# The task
State, as a number alone, how many lines of the entries contain the word "oneflow".

# Data under study
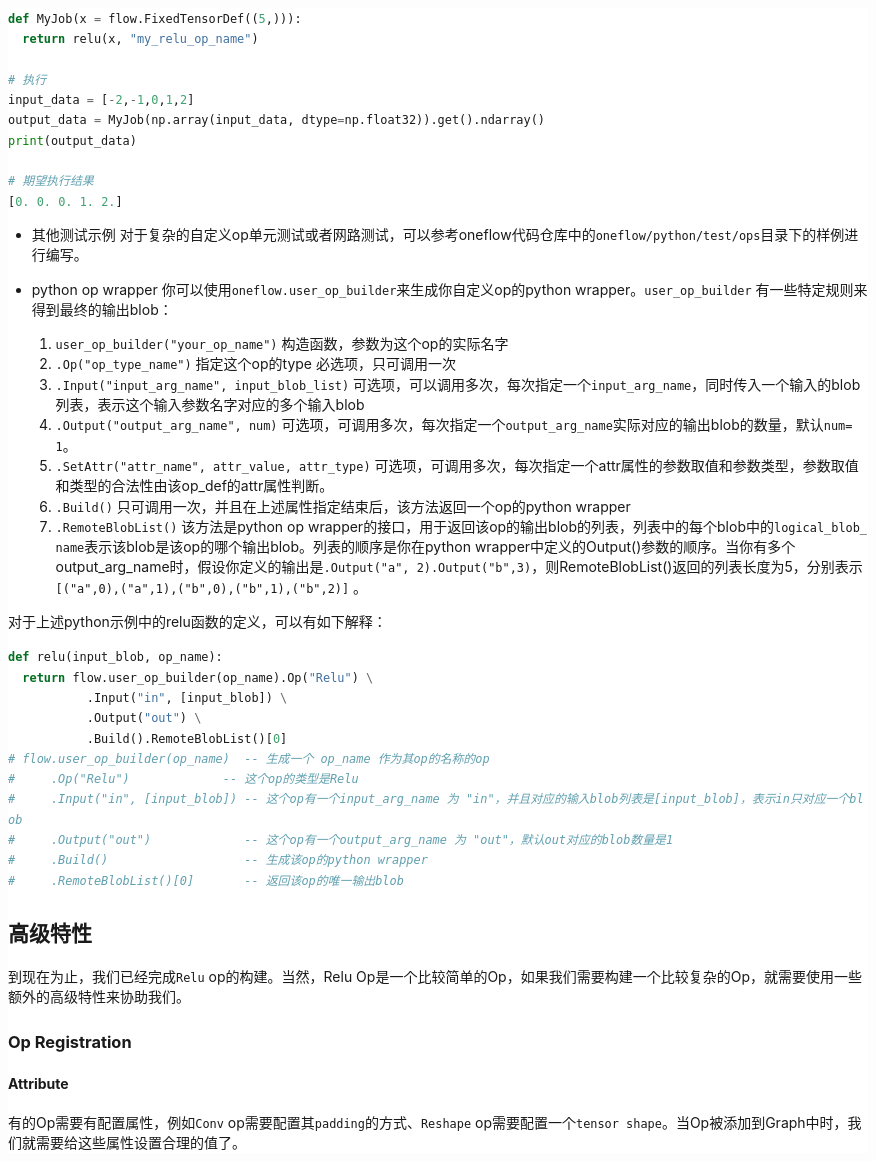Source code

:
 ```python
def MyJob(x = flow.FixedTensorDef((5,))):
  return relu(x, "my_relu_op_name")

# 执行
input_data = [-2,-1,0,1,2]
output_data = MyJob(np.array(input_data, dtype=np.float32)).get().ndarray()
print(output_data)

# 期望执行结果
[0. 0. 0. 1. 2.]
```
- 其他测试示例 对于复杂的自定义op单元测试或者网路测试，可以参考oneflow代码仓库中的`oneflow/python/test/ops`目录下的样例进行编写。

- python op wrapper 你可以使用`oneflow.user_op_builder`来生成你自定义op的python wrapper。`user_op_builder` 有一些特定规则来得到最终的输出blob：
  1. `user_op_builder("your_op_name")` 构造函数，参数为这个op的实际名字
  2. `.Op("op_type_name")` 指定这个op的type  必选项，只可调用一次
  3. `.Input("input_arg_name", input_blob_list)`  可选项，可以调用多次，每次指定一个`input_arg_name`，同时传入一个输入的blob列表，表示这个输入参数名字对应的多个输入blob
  4. `.Output("output_arg_name", num)` 可选项，可调用多次，每次指定一个`output_arg_name`实际对应的输出blob的数量，默认`num=1`。
  5. `.SetAttr("attr_name", attr_value, attr_type)`  可选项，可调用多次，每次指定一个attr属性的参数取值和参数类型，参数取值和类型的合法性由该op_def的attr属性判断。
  6. `.Build()` 只可调用一次，并且在上述属性指定结束后，该方法返回一个op的python wrapper
  7. `.RemoteBlobList()` 该方法是python op wrapper的接口，用于返回该op的输出blob的列表，列表中的每个blob中的`logical_blob_name`表示该blob是该op的哪个输出blob。列表的顺序是你在python wrapper中定义的Output()参数的顺序。当你有多个output_arg_name时，假设你定义的输出是`.Output("a", 2).Output("b",3)`，则RemoteBlobList()返回的列表长度为5，分别表示`[("a",0),("a",1),("b",0),("b",1),("b",2)]` 。

对于上述python示例中的relu函数的定义，可以有如下解释：
```python
def relu(input_blob, op_name):
  return flow.user_op_builder(op_name).Op("Relu") \
           .Input("in", [input_blob]) \
           .Output("out") \
           .Build().RemoteBlobList()[0]
# flow.user_op_builder(op_name)  -- 生成一个 op_name 作为其op的名称的op
#     .Op("Relu")             -- 这个op的类型是Relu
#     .Input("in", [input_blob]) -- 这个op有一个input_arg_name 为 "in"，并且对应的输入blob列表是[input_blob]，表示in只对应一个blob
#     .Output("out")             -- 这个op有一个output_arg_name 为 "out"，默认out对应的blob数量是1
#     .Build()                   -- 生成该op的python wrapper
#     .RemoteBlobList()[0]       -- 返回该op的唯一输出blob
```

## 高级特性
到现在为止，我们已经完成`Relu` op的构建。当然，Relu Op是一个比较简单的Op，如果我们需要构建一个比较复杂的Op，就需要使用一些额外的高级特性来协助我们。

### Op Registration

#### Attribute

有的Op需要有配置属性，例如`Conv` op需要配置其`padding`的方式、`Reshape` op需要配置一个`tensor shape`。当Op被添加到Graph中时，我们就需要给这些属性设置合理的值了。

# Output of the task
2